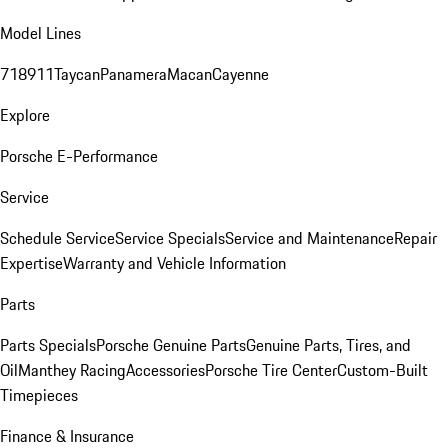
Model Lines
718
911
Taycan
Panamera
Macan
Cayenne
Explore
Porsche E-Performance
Service
Schedule Service
Service Specials
Service and Maintenance
Repair
Expertise
Warranty and Vehicle Information
Parts
Parts Specials
Porsche Genuine Parts
Genuine Parts, Tires, and
Oil
Manthey Racing
Accessories
Porsche Tire Center
Custom-Built
Timepieces
Finance & Insurance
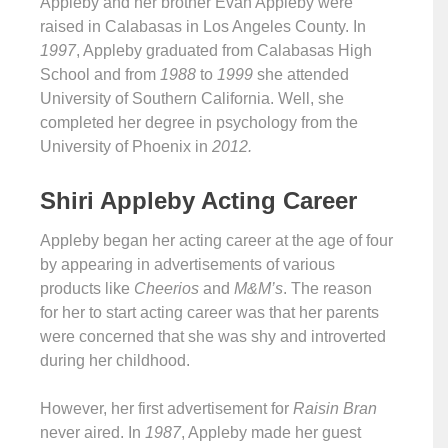
Appleby and her brother Evan Appleby were
raised in Calabasas in Los Angeles County. In
1997
, Appleby graduated from Calabasas High
School and from
1988
to
1999
she attended
University of Southern California. Well, she
completed her degree in psychology from the
University of Phoenix in
2012.
Shiri Appleby Acting Career
Appleby began her acting career at the age of four
by appearing in advertisements of various
products like
Cheerios
and
M&M’s
. The reason
for her to start acting career was that her parents
were concerned that she was shy and introverted
during her childhood.
However, her first advertisement for
Raisin Bran
never aired. In
1987
, Appleby made her guest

▶ **TASK TO CARRY OUT**
Copy, character for character, the lines from the line that holds "products like" through the final line of the records above.

▶ **YOUR SOLUTION**
products like
Cheerios
and
M&M’s
. The reason
for her to start acting career was that her parents
were concerned that she was shy and introverted
during her childhood.
However, her first advertisement for
Raisin Bran
never aired. In
1987
, Appleby made her guest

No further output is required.